Si les technologies de l’eau et l’ingénierie font à l’évidence partie des solutions, elles n’ont pas de légitimité propre. En ce sens, le fait qu’un projet soit techniquement réalisable et économiquement rentable n’en fait pas pour autant un « bon » projet. L’enjeu réside ainsi dans le renforcement des instruments de la gouvernance de la ressource, et de la légitimité des acteurs des politiques de l’eau.

Notes

  1. Intervention de Blinda Mohammed, « Improving water and energy use efficiency in the Mediterranean », in Eco-Cities Forum, Eco-Cities of the Mediterranean, UNIDO, 2011, 30p.
  2. Cité par Franck Galland in Taithe Alexandre, Galland Franck, Tertrais Bruno, Les frontières invisibles de l’eau. Géopolitique des eaux souterraines transfrontalières, Paris, Editions Technip / Ophrys, 2015 (à paraître).
  3. Asia Society, Asia’s next challenge: securing the region’s water future, Leadership Group on Water Security in Asia, avril 2009, 59 p.
  4. Goossens X., Bonnet J.F., 2001, Etude de la matrice des interactions eau-énergie. In « Penser l'avenir pour agir aujourd'hui », Rapport 2001 du Club « Énergie, prospective et débats », Commissariat Général du Plan, Paris, Juin 2001, tome 2, 789-897, et Cai S., Ayong-le-Kama A., Bonnet JF., Hydroelectricity and Energy-Water Nexus, World Energy Congress, Sydney, sept. 2004.

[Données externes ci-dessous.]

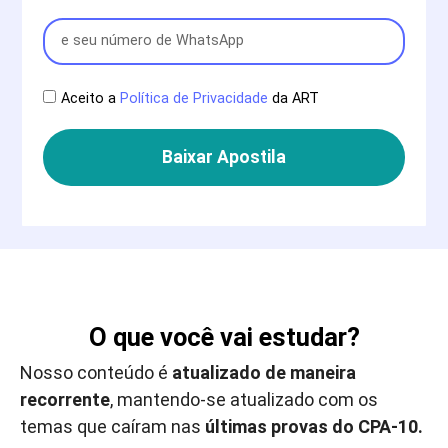
Aceito a
Política de Privacidade
da ART
Baixar Apostila
O que você vai estudar?
Nosso conteúdo é
atualizado de maneira
recorrente
, mantendo-se atualizado com os
temas que caíram nas
últimas provas do CPA-10.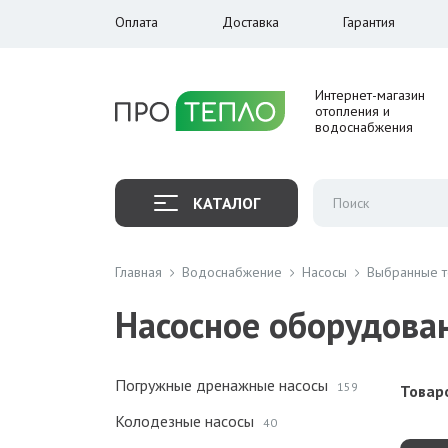
Оплата
Доставка
Гарантия
Интернет-магазин
отопления и
водоснабжения
КАТАЛОГ
Главная
Водоснабжение
Насосы
Выбранные 
Насосное оборудован
Погружные дренажные насосы
159
Товаро
Колодезные насосы
40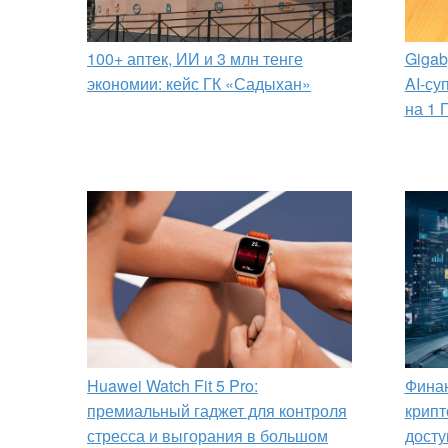
100+ аптек, ИИ и 3 млн тенге
Gigab
экономии: кейс ГК «Садыхан»
AI-су
на 1 
Huawei Watch Fit 5 Pro:
Финан
премиальный гаджет для контроля
крипт
стресса и выгорания в большом
досту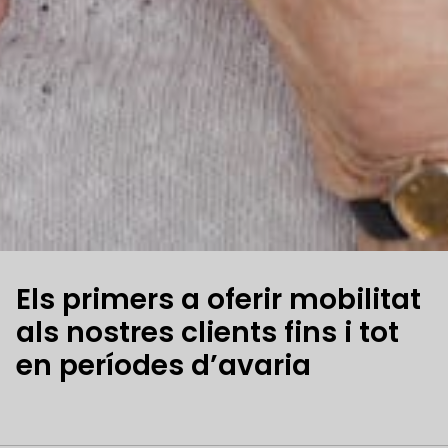
Els primers a oferir mobilitat
als nostres clients fins i tot
en períodes d’avaria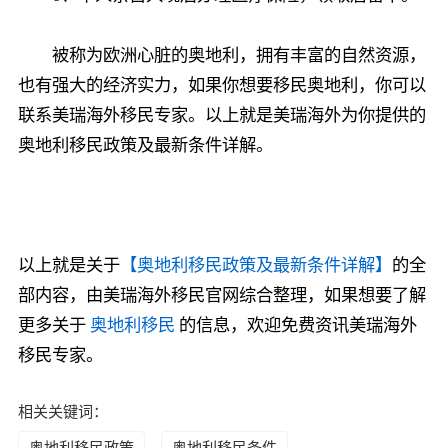
被称为欧洲心脏的奥地利，拥有丰富的自然资源，
也有强大的经济实力，如果你想要移民奥地利，你可以
联系美瑞海外移民专家。以上就是美瑞海外为你提供的
奥地利移民政策及最新条件详解。
以上就是关于
【奥地利移民政策及最新条件详解】
的全
部内容，由美瑞海外移民官网综合整理，如果想要了解
更多关于
奥地利移民
的信息，欢迎免费资讯美瑞海外
移民专家。
相关关键词：
奥地利移民政策
奥地利移民条件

  5. Note de la mission économique de l’ambassade de France à Dehli, 2 août 2012.
  6. Almuda Asam, Hamad Ahmad, Gadalla Mohamed, « Aquifer storage and recovery (ASR): a strategic cost-effective facility to balance water production and demand for Sharjah », Desalination, n°174 – 2005, pp.193-204 ; et Dawoud Mohamed A., Strategic Water Reserve: New Approach for Old Concept in GCC Countries, 2008, 7p., Article présenté en 2008 sur la plate-forme de preparation du 5ème forum mondial de l’eau : http://portal.worldwaterforum5.org
  7. SCADA : système de contrôle et d'acquisition de données (Supervisory Control And Data Acquisition). Système de télégestion, permettant le contrôle à distance d’installations techniques et industrielles.
  8. Par chaîne « eau », il faut entendre la production d’eau potable, l’assainissement, mais aussi la mobilisation de l’eau douce (prélèvement, transport, stockage) pour les usages énergétiques, agricoles et domestiques (par exemple, des barrages ou des systèmes de canaux d’irrigation télé-gérés).